## Assigned task:
What you return should be every line below, word for word, and none of the images.
++++ Data block ++++
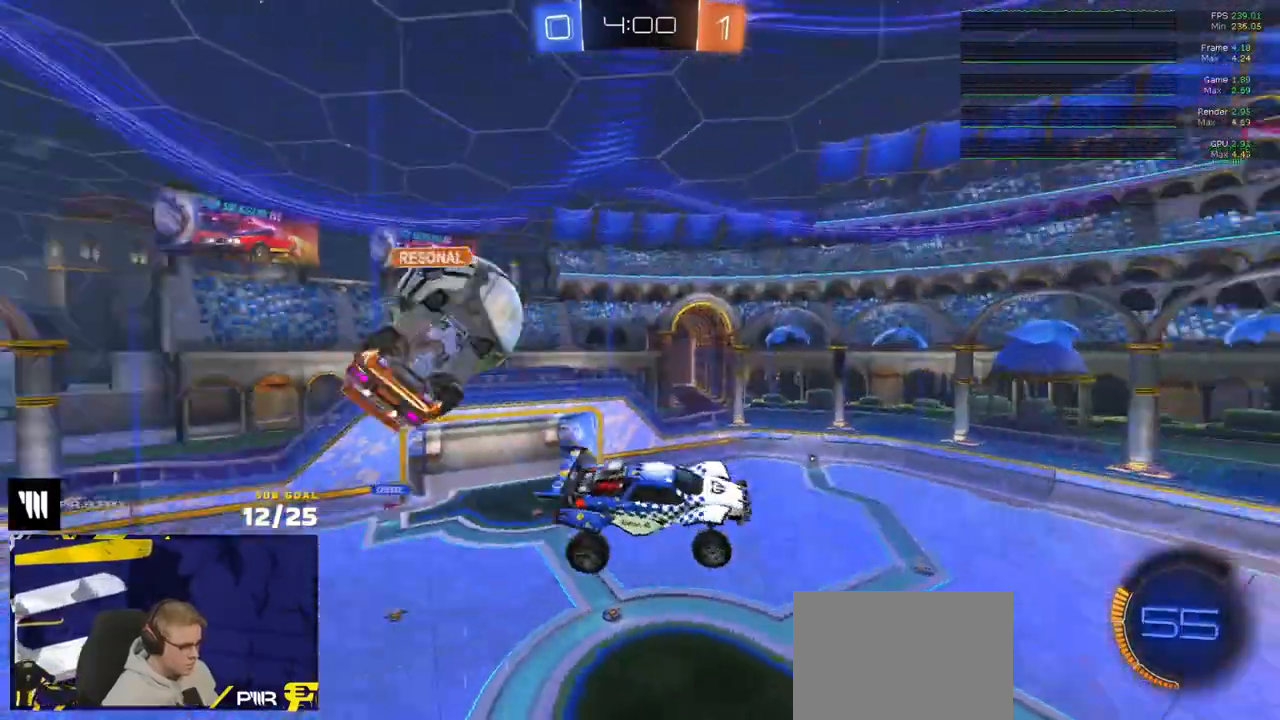
{"buttons": ["R1"], "left_stick": "down-right", "right_stick": "center", "events": [[33, "L3", "down"], [50, "left_stick", "up-left"], [200, "L3", "up"], [217, "left_stick", "up-right"], [317, "left_stick", "right"], [383, "R1", "down"], [417, "left_stick", "down-right"]]}
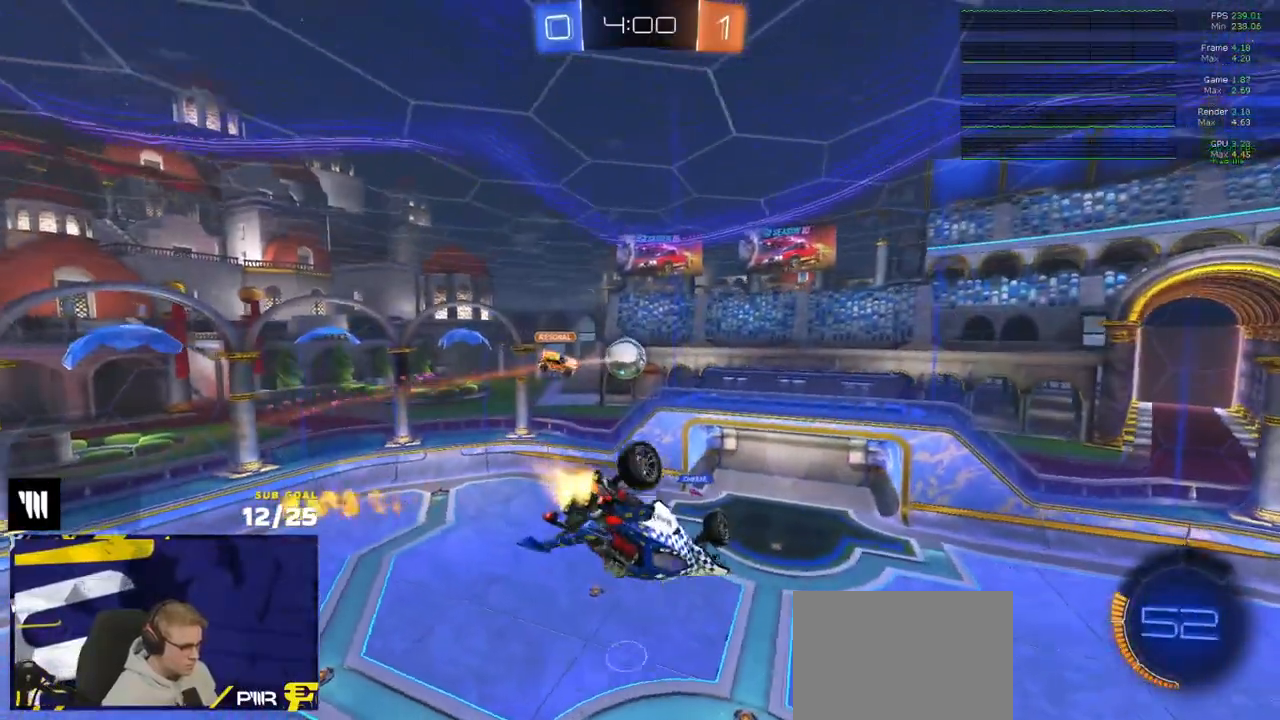
{"buttons": ["R1", "L3"], "left_stick": "up-left", "right_stick": "center", "events": [[117, "L3", "down"], [150, "left_stick", "up-left"]]}
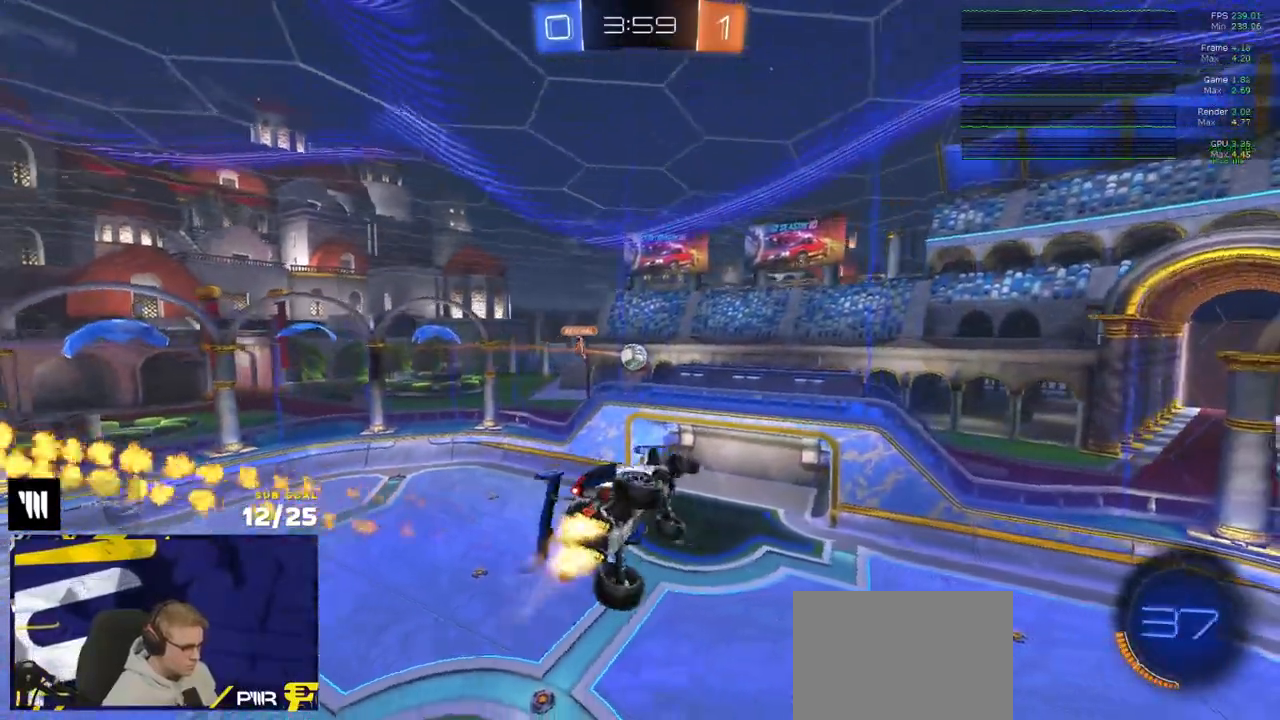
{"buttons": ["R1"], "left_stick": "center", "right_stick": "center", "events": [[50, "L3", "up"], [67, "left_stick", "down-left"], [217, "left_stick", "center"], [350, "left_stick", "up-left"], [450, "left_stick", "center"]]}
++++
## Answer area:
{"buttons": ["R1"], "left_stick": "down-right", "right_stick": "center", "events": [[33, "L3", "down"], [50, "left_stick", "up-left"], [200, "L3", "up"], [217, "left_stick", "up-right"], [317, "left_stick", "right"], [383, "R1", "down"], [417, "left_stick", "down-right"]]}
{"buttons": ["R1", "L3"], "left_stick": "up-left", "right_stick": "center", "events": [[117, "L3", "down"], [150, "left_stick", "up-left"]]}
{"buttons": ["R1"], "left_stick": "center", "right_stick": "center", "events": [[50, "L3", "up"], [67, "left_stick", "down-left"], [217, "left_stick", "center"], [350, "left_stick", "up-left"], [450, "left_stick", "center"]]}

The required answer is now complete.